ShinyHunters Breaches Cisco via Trivy Supply-Chain Attack
ShinyHunters — the threat group behind several high-profile breaches — has claimed responsibility for stealing Cisco source code, reportedly exfiltrating over 300 repositories and compromising AWS keys in the process. The attack vector is notable: the group is said to have leveraged a supply-chain weakness in Trivy, the open-source vulnerability scanner widely used in CI/CD pipelines, effectively weaponising a security tool against its users. The scope is significant — source code exposure can facilitate targeted exploitation, enable bypass of proprietary security controls, and inform future campaigns against Cisco customers. Practitioners should review whether Trivy or similar scanning tools in their pipelines have access to sensitive credentials or repositories, and audit what those tools can reach.

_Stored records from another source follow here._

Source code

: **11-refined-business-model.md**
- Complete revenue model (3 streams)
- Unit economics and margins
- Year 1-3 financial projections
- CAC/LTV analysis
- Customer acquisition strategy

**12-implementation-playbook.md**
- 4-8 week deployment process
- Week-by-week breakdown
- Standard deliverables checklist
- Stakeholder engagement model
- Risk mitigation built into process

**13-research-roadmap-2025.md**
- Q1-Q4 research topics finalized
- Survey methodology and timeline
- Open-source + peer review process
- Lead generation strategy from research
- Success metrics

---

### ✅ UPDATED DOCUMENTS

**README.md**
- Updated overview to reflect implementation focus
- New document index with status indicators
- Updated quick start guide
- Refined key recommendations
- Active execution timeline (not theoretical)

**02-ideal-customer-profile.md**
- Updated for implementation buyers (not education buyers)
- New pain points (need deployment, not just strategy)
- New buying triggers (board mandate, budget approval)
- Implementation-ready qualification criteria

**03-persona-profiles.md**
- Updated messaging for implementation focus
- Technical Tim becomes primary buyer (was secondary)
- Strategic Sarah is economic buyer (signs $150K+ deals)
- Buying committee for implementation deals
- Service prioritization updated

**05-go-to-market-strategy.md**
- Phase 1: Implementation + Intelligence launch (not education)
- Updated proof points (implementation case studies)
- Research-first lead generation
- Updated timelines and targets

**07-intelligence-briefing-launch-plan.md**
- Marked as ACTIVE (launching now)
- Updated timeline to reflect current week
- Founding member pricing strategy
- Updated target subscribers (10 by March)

Apple Patches DarkSword Exploit — Including for iOS 18 Holdouts
Apple has released iOS 18.7.7 specifically to address the DarkSword exploit, an unusual move that extends security coverage to users who declined to upgrade to iOS 26. Until recently, Apple had withheld security patches from users remaining on iOS 18 despite their hardware being capable of running the newer OS — leaving a significant population exposed. DarkSword is serious enough that Apple reversed course, and if you're managing a fleet with iOS 18 devices, this update is not optional. Push it now.


Nerdy Corner

Tailscale has solved one of the great aesthetic injustices of the Apple Silicon era: their macOS menu bar app now lives in the notch, neatly tucked into the display cutout that Apple insists is a design feature. Rather than crowding the already cluttered menu bar, the Tailscale icon retreats into the void that most apps politely ignore. It's a small, unnecessary, and completely delightful piece of engineering — the kind of thing that happens when developers have both taste and too much time. Peak nerd energy: spending non-trivial effort making a VPN client's icon slightly more elegant.